*** Opening of Document text ***
The forcible removal of children is not uncommon in settler-colonial states like Australia: take Canada, for example. 215 bodies of Indigenous children were recently found buried at a former institution in British Columbia. Survivors described how they were beaten and verbally abused, and others across the country are expressing their harrowing experiences in other schools. It is predicted that up to 6000 Indigenous children have died in these institutions across Canada. The Canadian government has since admitted to “race-based genocide” against its indigenous people (see Grave containing 215 Indigenous children evidence of Canadian genocide).
Australia’s government refuses to take responsibility for the ongoing discrimination towards Indigenous children and families. Although Kevin Rudd delivered an apology at federal parliament in February 2008, the interventionist policies continued to remove Aboriginal children from their homes at an increasing rate. For this reason, the apology has often been criticised as disingenuous.
The Secretariat of National Aboriginal and Islander Child Care (SNAICC), offers a consultation guide to address the over-representation of Aboriginal and Torres Strait Islander children in out-of-home care. Rather than deceptive and discriminatory policies, which can lead to worse economic and health outcomes in the long-term future of the children involved, their strategic plan aims to support Aboriginal and Torres Strait Islander families across the country and reduce out-of-home care where possible. One of its biggest priorities is to address and change parts of the National Framework which were decided in the absence of First Nations people — particularly around the purpose of protection systems.
Indigenous communities deserve to be consulted on these matters and recognised for their unique circumstances. Until then, the Stolen Generations cannot only be described as a moment in time but as a continual process of discrimination and colonisation.
*** Close of Document text ***
=== Description of the task ===
Please repeat the passage on the removal of Indigenous children word for word, beginning at "Australia’s government refuses" and stopping after "criticised as disingenuous.".
*** Opening of Supplied material ***
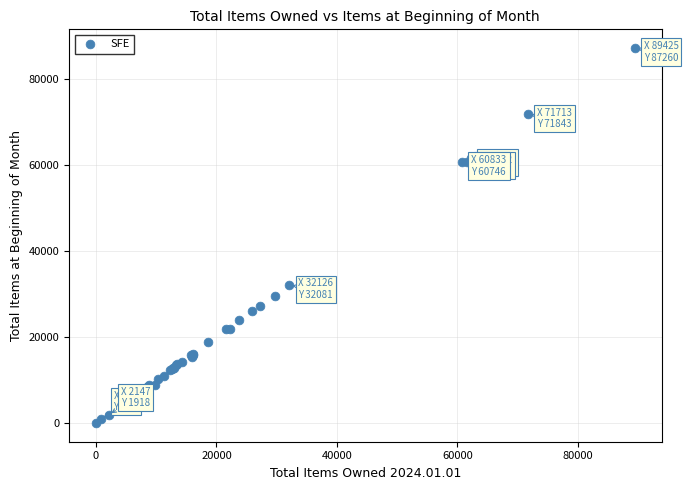

What Y value in the scatter plot is closest to 43630?

32081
*** Close of Supplied material ***
=== Result for this task ===
Australia’s government refuses to take responsibility for the ongoing discrimination towards Indigenous children and families. Although Kevin Rudd delivered an apology at federal parliament in February 2008, the interventionist policies continued to remove Aboriginal children from their homes at an increasing rate. For this reason, the apology has often been criticised as disingenuous.